# pcmcia wireless card

## aych

i am trying to install gentoo on a IBM THINKPAD X20

i have a wiereless lan card on pcmcia the Dlink DWL 650

i am install from live cd and now need to emerge sync but i cannot get onto the internet.  i have tried all kernels and the dopcmcia option at boot time.  if you need anymore details or have a response can u email me at hoyiki@hotmail.com

thx

----------

## longinoa

as a general rule (that ive noticed) live cd's arent able to handle pcmcia wireless cards.
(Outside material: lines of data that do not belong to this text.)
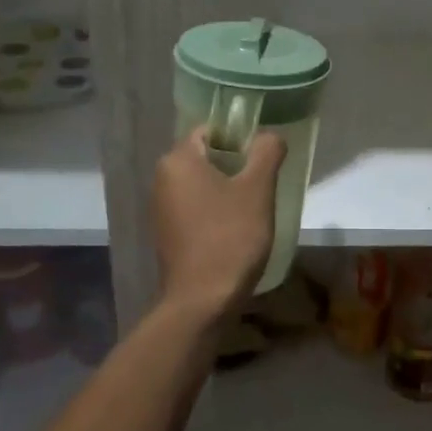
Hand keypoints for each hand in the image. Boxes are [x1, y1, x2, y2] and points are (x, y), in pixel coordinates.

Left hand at [152, 127, 285, 320]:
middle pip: (205, 157)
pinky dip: (215, 211)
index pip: (210, 130)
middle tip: (263, 184)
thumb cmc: (230, 237)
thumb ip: (266, 152)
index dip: (239, 138)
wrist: (202, 300)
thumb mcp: (258, 190)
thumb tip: (269, 136)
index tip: (263, 158)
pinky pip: (195, 208)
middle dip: (235, 166)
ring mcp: (161, 208)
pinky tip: (236, 230)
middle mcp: (162, 179)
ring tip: (253, 208)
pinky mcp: (167, 233)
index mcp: (177, 160)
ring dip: (227, 190)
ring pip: (201, 184)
You usually have to use a lan connection to get internet to do emerge sync and emerge update

----------

## aych

is there a possible way i can emerge onto a cd on another computer, then cmopile it to the laptop? because i dont have a different card, both the wired and wireless are pcmcia.  i have done the portage tree from the live cd but i cannot bootstrap.sh without internet

oya and the eth0 doesn't show..

only lo, sin0, and tap0 are in ifconfig -a

i cannot get eth0 to showup

----------

## Xargon

I haven't tried this off the LiveCD, but I do have a working DWL-650.  It uses the modules: yenta_socket, hermes, orinoco, orinoco_cs.  Maybe try loading those?

----------

## aych

how would i load these and where would i find these files?

thx for the help tho

----------

## li1_getoo

after u boot ur livecd u  use : modprobe tulip && modprobe orinoco && etc  .... d-link cards have diff version and all use diff drivers  try  http://support.dlink.com/ , if u donwloaded the full 700Mb cd then u can install it of cd without having to have a internet connection  and u'll have to compile ur own kernel and choose the right drivers...   make sure u do ur reading before u start    .

good luck

----------

## aych

how do i make these mod probe modules load on boot or default?

----------

## aych

umm.. after all this time.. i still cant make the modprobe modules auto load on boot.. any help?

----------

## dxq

 *aych wrote:*   

> umm.. after all this time.. i still cant make the modprobe modules auto load on boot.. any help?

 

At the boot prompt type:

boot: gentoo dopcmcia

and hopefully your PCMCIA card is supported by the LiveCD.

----------